-- START OF DATA SUPPLIED --

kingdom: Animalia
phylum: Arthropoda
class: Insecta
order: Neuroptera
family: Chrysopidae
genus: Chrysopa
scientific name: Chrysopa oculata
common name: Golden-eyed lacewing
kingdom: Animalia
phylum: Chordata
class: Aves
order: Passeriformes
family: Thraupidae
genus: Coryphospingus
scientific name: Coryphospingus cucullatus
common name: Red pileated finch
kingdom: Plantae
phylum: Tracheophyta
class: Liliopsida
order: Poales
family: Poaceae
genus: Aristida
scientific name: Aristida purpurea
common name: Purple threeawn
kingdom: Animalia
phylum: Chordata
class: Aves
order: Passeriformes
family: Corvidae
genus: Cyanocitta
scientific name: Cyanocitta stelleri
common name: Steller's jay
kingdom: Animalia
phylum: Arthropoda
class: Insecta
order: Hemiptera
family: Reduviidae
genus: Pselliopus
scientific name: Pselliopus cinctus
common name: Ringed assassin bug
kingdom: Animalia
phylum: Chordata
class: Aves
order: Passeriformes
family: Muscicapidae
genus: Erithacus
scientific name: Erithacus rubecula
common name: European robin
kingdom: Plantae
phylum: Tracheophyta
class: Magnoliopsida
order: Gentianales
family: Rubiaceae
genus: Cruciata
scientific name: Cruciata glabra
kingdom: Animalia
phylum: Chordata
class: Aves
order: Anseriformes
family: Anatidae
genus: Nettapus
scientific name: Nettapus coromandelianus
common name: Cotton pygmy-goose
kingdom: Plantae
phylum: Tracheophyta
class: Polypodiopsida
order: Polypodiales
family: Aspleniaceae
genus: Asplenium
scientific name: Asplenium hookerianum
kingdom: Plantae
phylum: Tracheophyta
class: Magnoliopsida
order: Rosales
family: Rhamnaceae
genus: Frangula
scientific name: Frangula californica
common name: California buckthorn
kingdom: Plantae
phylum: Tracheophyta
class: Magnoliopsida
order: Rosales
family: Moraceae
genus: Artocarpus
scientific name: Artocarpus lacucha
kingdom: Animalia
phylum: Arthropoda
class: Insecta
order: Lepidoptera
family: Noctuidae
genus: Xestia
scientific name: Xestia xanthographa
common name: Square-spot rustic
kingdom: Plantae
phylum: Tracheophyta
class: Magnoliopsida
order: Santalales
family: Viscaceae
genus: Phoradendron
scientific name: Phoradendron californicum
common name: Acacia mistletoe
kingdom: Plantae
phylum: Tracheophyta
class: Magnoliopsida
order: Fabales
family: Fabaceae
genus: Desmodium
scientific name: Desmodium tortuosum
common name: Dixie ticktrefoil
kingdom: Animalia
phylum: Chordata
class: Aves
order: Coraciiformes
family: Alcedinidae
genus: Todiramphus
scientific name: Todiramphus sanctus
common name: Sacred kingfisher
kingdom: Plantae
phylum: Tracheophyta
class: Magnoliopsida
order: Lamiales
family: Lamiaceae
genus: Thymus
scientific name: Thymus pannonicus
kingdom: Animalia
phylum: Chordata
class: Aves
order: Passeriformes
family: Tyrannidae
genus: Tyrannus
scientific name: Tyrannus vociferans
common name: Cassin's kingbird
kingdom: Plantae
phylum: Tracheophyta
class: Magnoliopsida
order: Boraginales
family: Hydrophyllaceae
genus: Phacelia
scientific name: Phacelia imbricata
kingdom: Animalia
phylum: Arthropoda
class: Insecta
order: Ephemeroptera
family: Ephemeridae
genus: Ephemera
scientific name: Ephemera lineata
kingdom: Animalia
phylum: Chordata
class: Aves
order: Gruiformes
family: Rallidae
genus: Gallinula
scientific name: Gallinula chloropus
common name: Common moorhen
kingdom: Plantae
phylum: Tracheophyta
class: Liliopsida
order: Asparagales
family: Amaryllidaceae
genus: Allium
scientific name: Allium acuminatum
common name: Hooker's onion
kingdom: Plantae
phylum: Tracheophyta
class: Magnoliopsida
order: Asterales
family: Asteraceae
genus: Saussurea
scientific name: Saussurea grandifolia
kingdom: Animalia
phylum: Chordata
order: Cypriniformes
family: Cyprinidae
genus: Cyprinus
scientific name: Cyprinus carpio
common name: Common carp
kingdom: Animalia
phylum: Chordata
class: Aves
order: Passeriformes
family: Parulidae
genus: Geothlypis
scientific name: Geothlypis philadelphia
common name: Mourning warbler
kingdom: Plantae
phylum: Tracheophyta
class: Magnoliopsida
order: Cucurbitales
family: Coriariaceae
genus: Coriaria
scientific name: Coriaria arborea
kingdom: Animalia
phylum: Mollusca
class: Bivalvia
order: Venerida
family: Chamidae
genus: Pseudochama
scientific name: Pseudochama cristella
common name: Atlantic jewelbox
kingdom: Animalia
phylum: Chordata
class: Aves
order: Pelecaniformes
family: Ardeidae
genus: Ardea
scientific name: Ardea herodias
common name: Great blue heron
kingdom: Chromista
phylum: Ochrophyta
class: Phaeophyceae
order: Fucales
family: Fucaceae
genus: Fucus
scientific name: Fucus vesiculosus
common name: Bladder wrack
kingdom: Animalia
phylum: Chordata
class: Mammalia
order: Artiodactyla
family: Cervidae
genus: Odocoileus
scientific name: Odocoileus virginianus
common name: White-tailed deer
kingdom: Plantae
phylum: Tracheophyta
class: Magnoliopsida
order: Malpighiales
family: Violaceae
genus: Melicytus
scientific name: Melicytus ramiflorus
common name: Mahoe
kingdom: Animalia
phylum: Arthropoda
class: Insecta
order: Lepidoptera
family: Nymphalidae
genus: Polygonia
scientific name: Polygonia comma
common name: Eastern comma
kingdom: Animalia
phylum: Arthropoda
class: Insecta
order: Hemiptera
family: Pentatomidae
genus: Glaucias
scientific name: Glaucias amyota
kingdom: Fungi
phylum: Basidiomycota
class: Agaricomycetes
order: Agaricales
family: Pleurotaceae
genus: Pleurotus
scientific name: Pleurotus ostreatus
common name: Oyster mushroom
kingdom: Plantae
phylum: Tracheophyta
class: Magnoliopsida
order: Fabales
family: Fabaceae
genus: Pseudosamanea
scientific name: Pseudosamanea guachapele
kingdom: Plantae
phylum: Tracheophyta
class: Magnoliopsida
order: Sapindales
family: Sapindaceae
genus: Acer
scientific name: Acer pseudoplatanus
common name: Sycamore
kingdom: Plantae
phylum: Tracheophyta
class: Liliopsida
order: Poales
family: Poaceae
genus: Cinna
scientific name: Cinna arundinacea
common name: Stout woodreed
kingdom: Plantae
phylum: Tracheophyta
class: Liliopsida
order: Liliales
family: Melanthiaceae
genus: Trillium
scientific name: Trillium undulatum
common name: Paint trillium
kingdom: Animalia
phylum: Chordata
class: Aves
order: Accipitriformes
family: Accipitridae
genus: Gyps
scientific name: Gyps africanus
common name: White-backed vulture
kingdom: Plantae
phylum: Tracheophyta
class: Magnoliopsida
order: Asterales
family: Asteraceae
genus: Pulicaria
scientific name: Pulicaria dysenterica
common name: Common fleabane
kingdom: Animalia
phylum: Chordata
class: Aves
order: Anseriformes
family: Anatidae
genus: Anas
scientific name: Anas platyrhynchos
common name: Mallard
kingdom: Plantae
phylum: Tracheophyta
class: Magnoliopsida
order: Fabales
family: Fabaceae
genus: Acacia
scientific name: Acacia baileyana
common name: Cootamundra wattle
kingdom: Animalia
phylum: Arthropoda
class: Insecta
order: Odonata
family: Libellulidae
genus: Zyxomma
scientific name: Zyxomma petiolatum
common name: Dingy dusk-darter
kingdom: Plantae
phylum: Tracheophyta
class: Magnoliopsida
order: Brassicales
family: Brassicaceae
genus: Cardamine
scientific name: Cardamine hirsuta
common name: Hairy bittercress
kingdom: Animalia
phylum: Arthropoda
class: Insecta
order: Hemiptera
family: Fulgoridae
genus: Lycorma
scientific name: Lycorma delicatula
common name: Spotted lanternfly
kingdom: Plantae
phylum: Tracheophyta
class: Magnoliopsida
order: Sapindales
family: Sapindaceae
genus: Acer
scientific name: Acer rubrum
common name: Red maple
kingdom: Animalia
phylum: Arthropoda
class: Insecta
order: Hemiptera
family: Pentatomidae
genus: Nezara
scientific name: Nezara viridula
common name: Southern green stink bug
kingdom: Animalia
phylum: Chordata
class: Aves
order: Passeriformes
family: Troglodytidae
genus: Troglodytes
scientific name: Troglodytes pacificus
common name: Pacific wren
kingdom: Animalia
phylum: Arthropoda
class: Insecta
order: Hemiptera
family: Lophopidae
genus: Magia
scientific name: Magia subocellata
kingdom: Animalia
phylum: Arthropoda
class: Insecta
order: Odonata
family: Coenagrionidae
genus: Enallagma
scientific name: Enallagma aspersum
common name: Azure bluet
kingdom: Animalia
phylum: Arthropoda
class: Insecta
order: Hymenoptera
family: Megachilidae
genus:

-- END OF DATA SUPPLIED --

*TASK*
Copy the stretch from the line containing "scientific name: Acer rubrum" through the end of the records, swapping "common name" for "vernacular name" and leaving everything else as it stands.

*COMPLETE OUTPUT*
scientific name: Acer rubrum
vernacular name: Red maple
kingdom: Animalia
phylum: Arthropoda
class: Insecta
order: Hemiptera
family: Pentatomidae
genus: Nezara
scientific name: Nezara viridula
vernacular name: Southern green stink bug
kingdom: Animalia
phylum: Chordata
class: Aves
order: Passeriformes
family: Troglodytidae
genus: Troglodytes
scientific name: Troglodytes pacificus
vernacular name: Pacific wren
kingdom: Animalia
phylum: Arthropoda
class: Insecta
order: Hemiptera
family: Lophopidae
genus: Magia
scientific name: Magia subocellata
kingdom: Animalia
phylum: Arthropoda
class: Insecta
order: Odonata
family: Coenagrionidae
genus: Enallagma
scientific name: Enallagma aspersum
vernacular name: Azure bluet
kingdom: Animalia
phylum: Arthropoda
class: Insecta
order: Hymenoptera
family: Megachilidae
genus:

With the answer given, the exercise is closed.